On February 6, 1987 the parties were in court once more. The record does not make clear the reason for this appearance. However, on that date Judge Casseb entered an order finding relator in contempt for refusing to comply with the May 23 order of the court regarding visitation. Relator was fined $500.00 and sentenced to 30 days confinement. No evidence was heard by the court on February 6, nor had relator been served with an order instructing her to show cause on that date why she should not be held in contempt for continuing to refuse visitation to her former husband *131 as provided in the May 23, 1985 order of the court.
It appears that in his October 10 order finding relator in contempt but assessing no punishment, Judge Casseb may have been attempting to act under the authority of a 1985 amendment to the Texas Family Code. Under the provisions of TEX.FAM. CODE ANN. § 14.50(d) (Vernon 1986), a court may suspend commitment and place on probation a person whom it has found to be in contempt of court for failing to permit visitation. This statute specifically provides that the court may suspend commitment on the condition that the contemnor permit possession of and access to the child in accordance with the orders of the court. It contemplates that the court will look to the acts of the contemnor after the contempt order is rendered to determine whether probation should be revoked and commitment should be ordered. If it was the intent of Judge Casseb to act under this section of the Family Code, he failed to do so properly. The record contains no order probating relator's sentence or setting out the conditions of probation. Further, there is no evidence in the record that a verified motion to revoke probation was ever filed or that a hearing was ever held on such a motion. TEX.FAM.CODE ANN. § 14.50(d)(4) and (6).

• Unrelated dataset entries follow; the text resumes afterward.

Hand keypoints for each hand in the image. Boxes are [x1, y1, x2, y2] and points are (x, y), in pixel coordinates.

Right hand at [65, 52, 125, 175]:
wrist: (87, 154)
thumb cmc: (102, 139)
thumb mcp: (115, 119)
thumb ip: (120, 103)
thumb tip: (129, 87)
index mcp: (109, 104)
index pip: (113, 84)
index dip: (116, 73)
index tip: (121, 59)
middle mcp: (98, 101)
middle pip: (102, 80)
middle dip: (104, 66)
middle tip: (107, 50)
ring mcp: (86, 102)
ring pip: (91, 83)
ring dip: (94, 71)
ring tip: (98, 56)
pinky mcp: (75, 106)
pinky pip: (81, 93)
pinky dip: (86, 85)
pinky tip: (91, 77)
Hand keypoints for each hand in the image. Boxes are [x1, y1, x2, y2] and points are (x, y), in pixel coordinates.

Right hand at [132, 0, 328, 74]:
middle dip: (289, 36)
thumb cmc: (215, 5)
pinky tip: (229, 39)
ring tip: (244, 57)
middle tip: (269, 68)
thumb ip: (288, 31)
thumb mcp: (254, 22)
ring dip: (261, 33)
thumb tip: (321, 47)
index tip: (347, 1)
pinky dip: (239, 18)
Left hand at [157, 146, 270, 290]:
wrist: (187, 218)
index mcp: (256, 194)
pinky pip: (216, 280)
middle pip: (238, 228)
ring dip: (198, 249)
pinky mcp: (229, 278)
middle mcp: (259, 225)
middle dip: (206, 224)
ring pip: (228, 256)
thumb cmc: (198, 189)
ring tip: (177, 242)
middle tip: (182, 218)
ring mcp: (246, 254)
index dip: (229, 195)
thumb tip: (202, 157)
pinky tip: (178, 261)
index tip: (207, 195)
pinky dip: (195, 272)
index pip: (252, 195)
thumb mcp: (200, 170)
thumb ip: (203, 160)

Even if the provisions of § 14.50 did not require a hearing on February 6, relator would have been entitled to one. Where a person has been found to be in contempt of an order of a court and punishment has been suspended on condition of compliance with the court order, no commitment may be ordered without a subsequent hearing to determine if a breach of the condition has occurred. Ex Parte Pena, 636 S.W.2d 741, 744 (Tex.App.Corpus Christi 1982, no writ); Ex Parte Lee, 568 S.W.2d 689, 691 (Tex.Civ.App.Houston [1st Dist.] 1978, no writ); Ex Parte Hart, 520 S.W.2d 952, 953 (Tex.Civ.App. Dallas 1975, no writ).
Under the facts of this case we would be required to order relator released from confinement regardless of whether it was the October 10 order or the February 6 order that found her in contempt.
The February 6 order finds relator in contempt of court for acts that were the subject matter of the March 1986 hearing and the October 10, 1986 order. The real party in interest conceded at oral argument in this Court, and in his brief in opposition to relator's petition, that relator was ordered confined on February 6 because of her continuing refusal to allow visitation. Our review of the record convinces us that the real party in interest is correct. Relator is not being punished for acts for which she had notice at the March 1986 hearing, but for new acts of contempt for which there has been no notice or hearing. Relator has been denied due process. Ex Parte Herring, 438 S.W.2d 801 (Tex.1969); Ex Parte Davis, 161 Tex. 561, 344 S.W.2d 153 (1961).
The February 6, 1987 commitment order is void. Relator's petition for writ of habeas corpus is granted and we order her released from confinement.